LeapFrog sent over some products to review and we gave them a thorough workout. First up is the LeapFrog Touch Magic Learning Bus.
It’s an alphabet learning toy but also has some game and music features. There are the 26 letters of the alphabet, colored piano keys, and the wheels on the bus act as drums in music mode.
And can I just say that I am SO glad that LeapFrog put thought into the items representing each letter?
We once had an alphabet talkie toy that had the most asinine items. They had an eye for “e” (do you hear the /e/ sound in the word eye? No, you do not.) An owl for “o” (is there an /o/ sound in “owl”? Nope.) And for “p” they had a picture of balloons, which was supposed to stand for “party”. Because it’s not like little kids ever get B (balloons) and P (party) mixed up. (Sure do wish I had a sarcasm font!) It was worthless at best, confusing at worst and I ended up throwing it away (bestill my frugal heart, but I tossed that thing in the dumpster, oh yes I did!)
Life is too short for cheap “educational” toys that muddy the literacy waters.
Anyway, these pictures make sense and for the most part are items kids will readily recognize. Camera for “C”. Robot for “R”. Well, since we live in The Land of Sauna Weather (aka Houston) I’m not sure my kids will know what an igloo is. Some of them have never even seen snow!
It has two volume settings, so you don’t have to hear it at full blast. I’m very careful about what kind of talkie toys we have around the house because let’s face it, the background noise around here is usually a dull roar BEFORE electronics get added to the mix. This one isn’t too loud, even on the high setting.
The first feature I noticed was how light the bus is. The battery compartment is so unobtrusive and the flat touch panel is so sleek at first it looks like a model- you know, how they put fake styrofoam TVs on display at the furniture store? Like that. Very strange when you are used to children’s toys that require four pounds of D batteries. But, it’s an awesome feature because the little ones can lift it and use it no problem. It’s light enough for the baby to hold in one hand.
Also? Totally passes the lick test. TMI? Sorry. That’s life with preschoolers who never let a smear of jelly go to waste!

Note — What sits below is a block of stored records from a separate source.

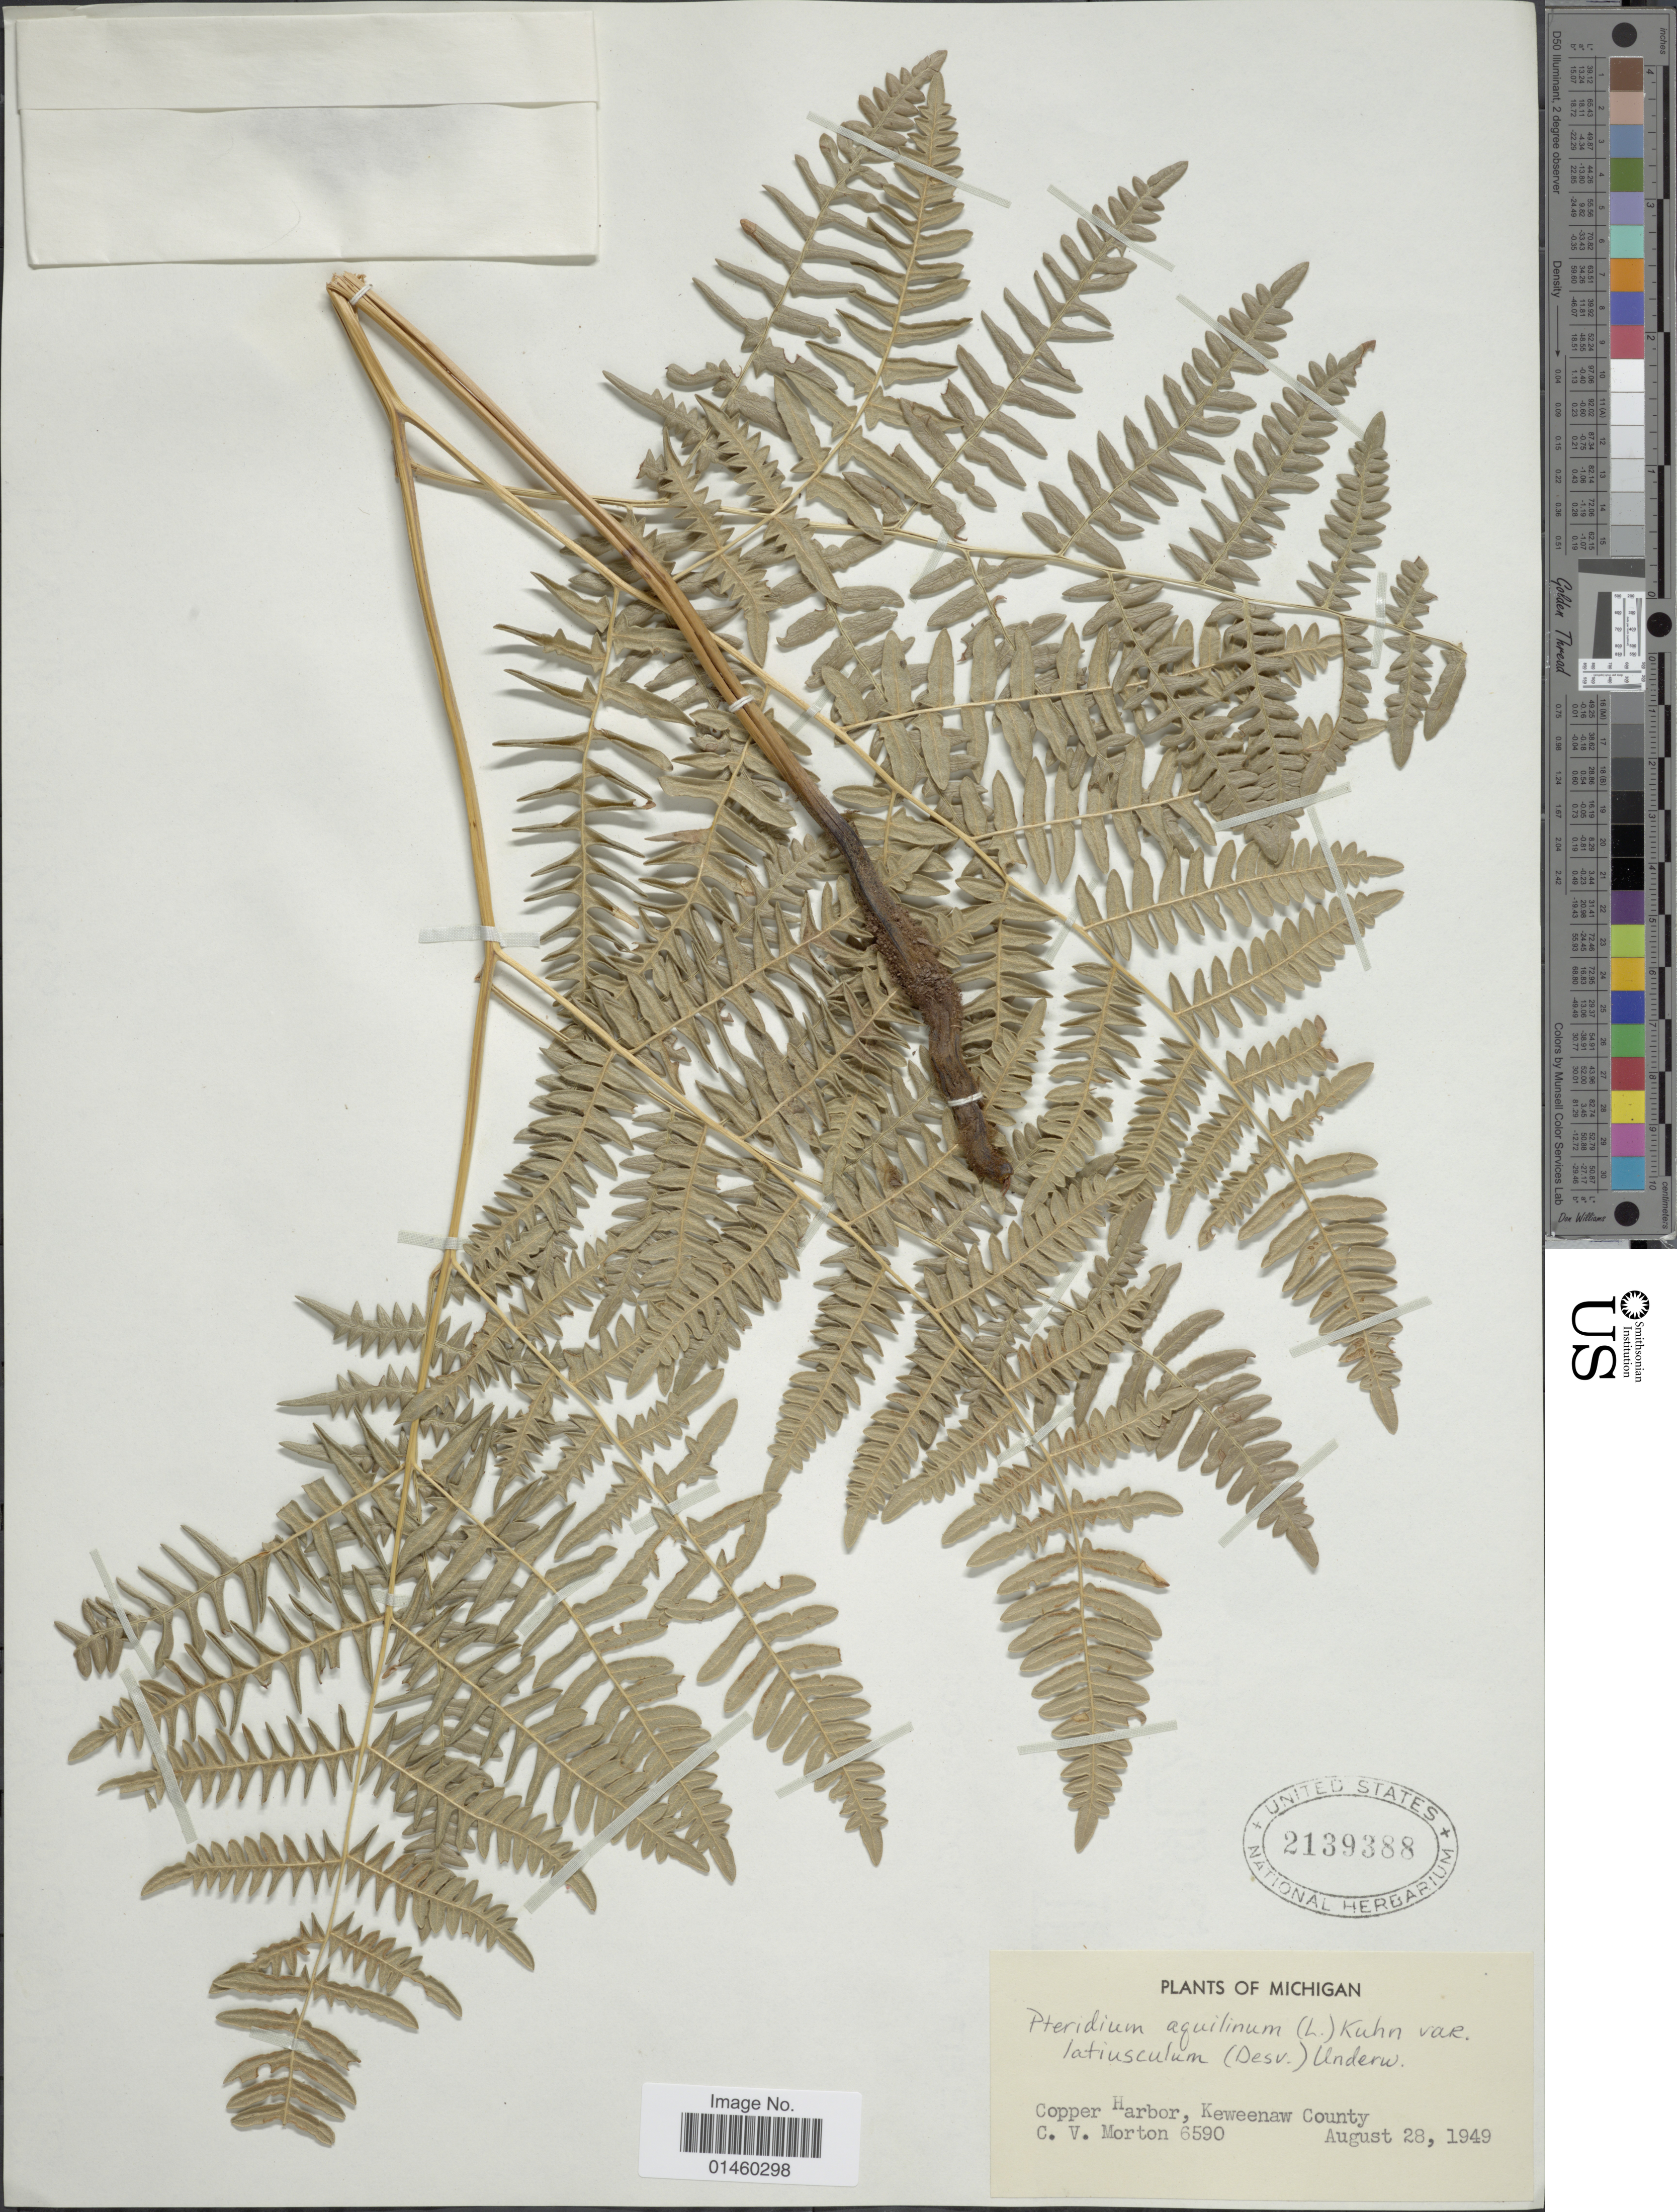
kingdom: Plantae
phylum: Tracheophyta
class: Polypodiopsida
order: Polypodiales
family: Dennstaedtiaceae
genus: Pteridium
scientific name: Pteridium aquilinum var. latiusculum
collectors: C. V. Morton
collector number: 6590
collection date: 1949-08-28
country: United States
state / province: Michigan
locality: Copper Harbor, Keweenaw County.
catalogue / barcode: US 2139388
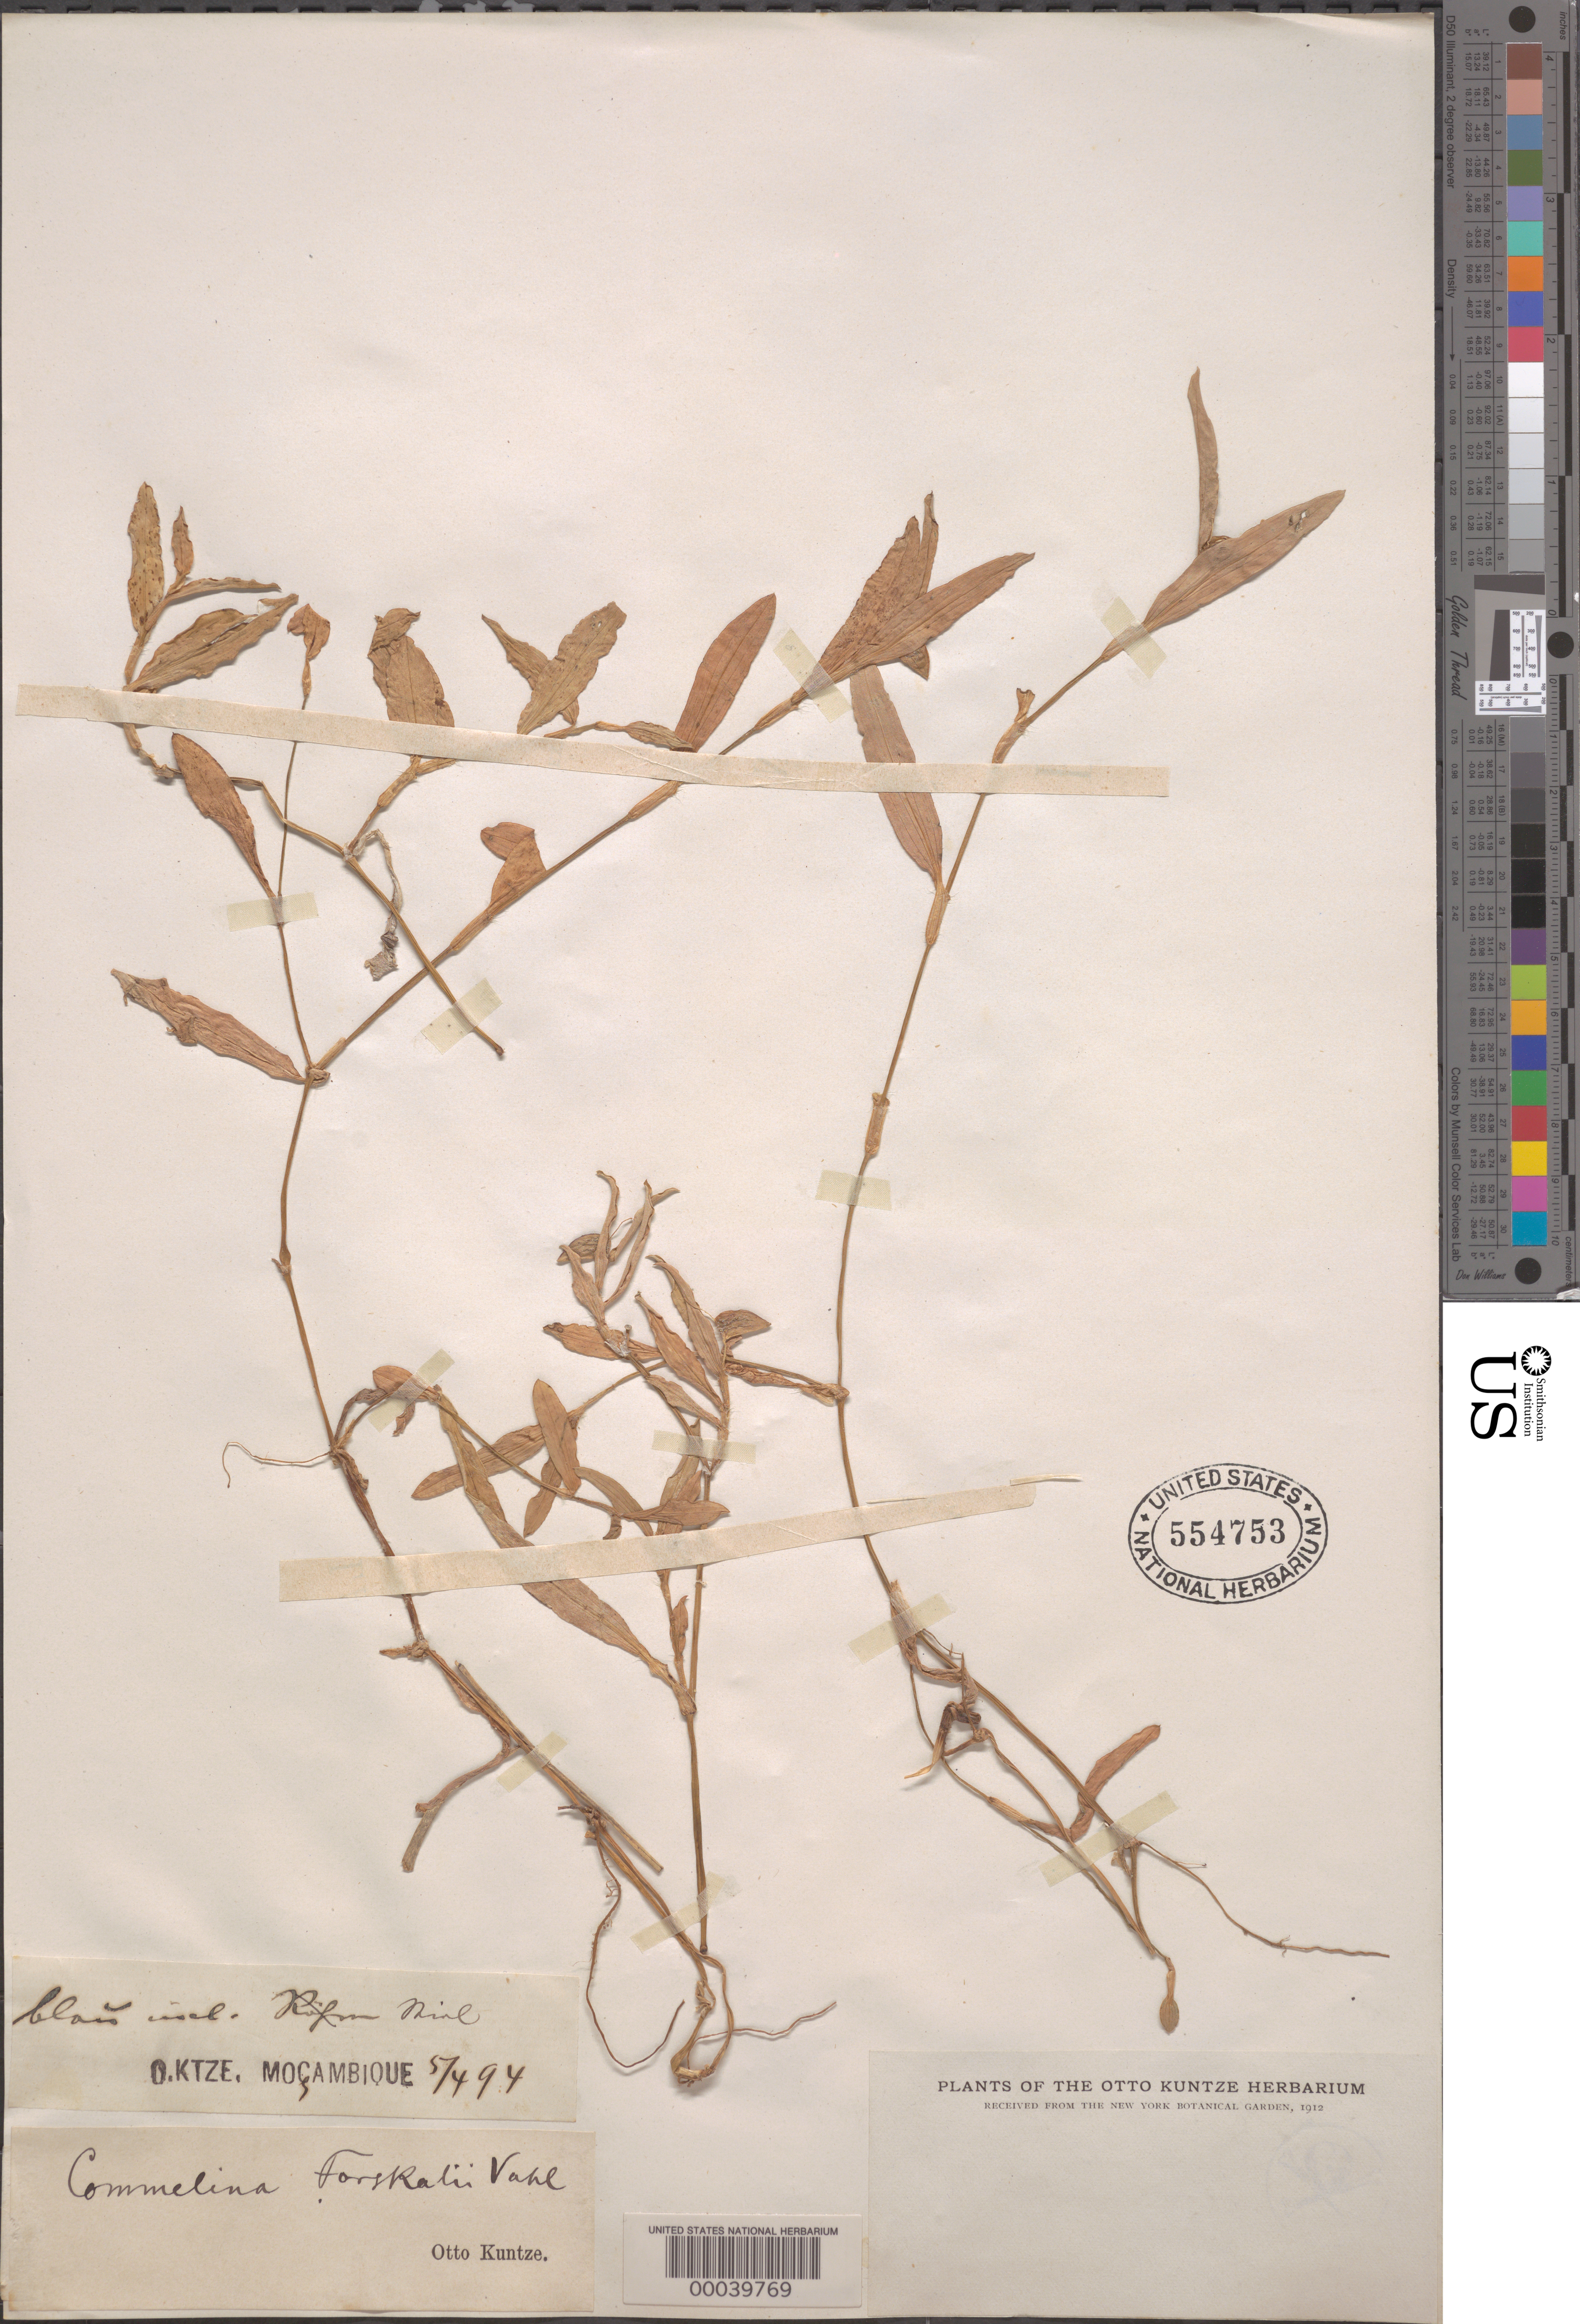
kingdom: Plantae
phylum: Tracheophyta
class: Liliopsida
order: Commelinales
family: Commelinaceae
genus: Commelina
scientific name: Commelina forskaolii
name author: Vahl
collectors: C.E.O. Kuntze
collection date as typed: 05 Apr 1894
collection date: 1894-04-05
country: Mozambique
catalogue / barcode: US 554753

One feature I love about the new Touch Magic products is that there are no actual, physical buttons to press.
Because let’s face it: nooks and crannies + preschoolers = grossness
Gag me with a spoon.
But the surface is smooth, making it easy to wipe clean. You can also easily disinfect it so it’s a great lap toy for sick kids.
And that’s exactly how we used it this week. This week Baby J was running a fever. She had no other symptoms except a desire to nurse – constantly- and fever. I took her to the doctor and we grabbed the LeapFrog Touch Magic Learning Bus on the way out the door.
I was so glad we did. First, we were in the sick child waiting and the poor little girl sitting across from us was sick. Drippy sick. Weepy eyes, runny nose, drooly because she was plugged up… but she was also very active and playing happily. With all the waiting room toys.
I “quarantined” Baby J with the toys we brought from home- we always seem to catch something at the doctor’s!
Later, we found out that Baby J had strep throat. I was glad I kept her away from the books and bead mazes in the waiting room so that she didn’t infect some other poor baby!
She’s only 18 months but it entertains her, especially the music part although the toy is geared for the 3-5 set.
Blogging with Integrity: I was selected for this opportunity as a member of Clever Girls Collective and was given free product by LeapFrog. The content and opinions expressed here are all my own. But really, we just added these products to our LeapFrog collection because their toys are awesome.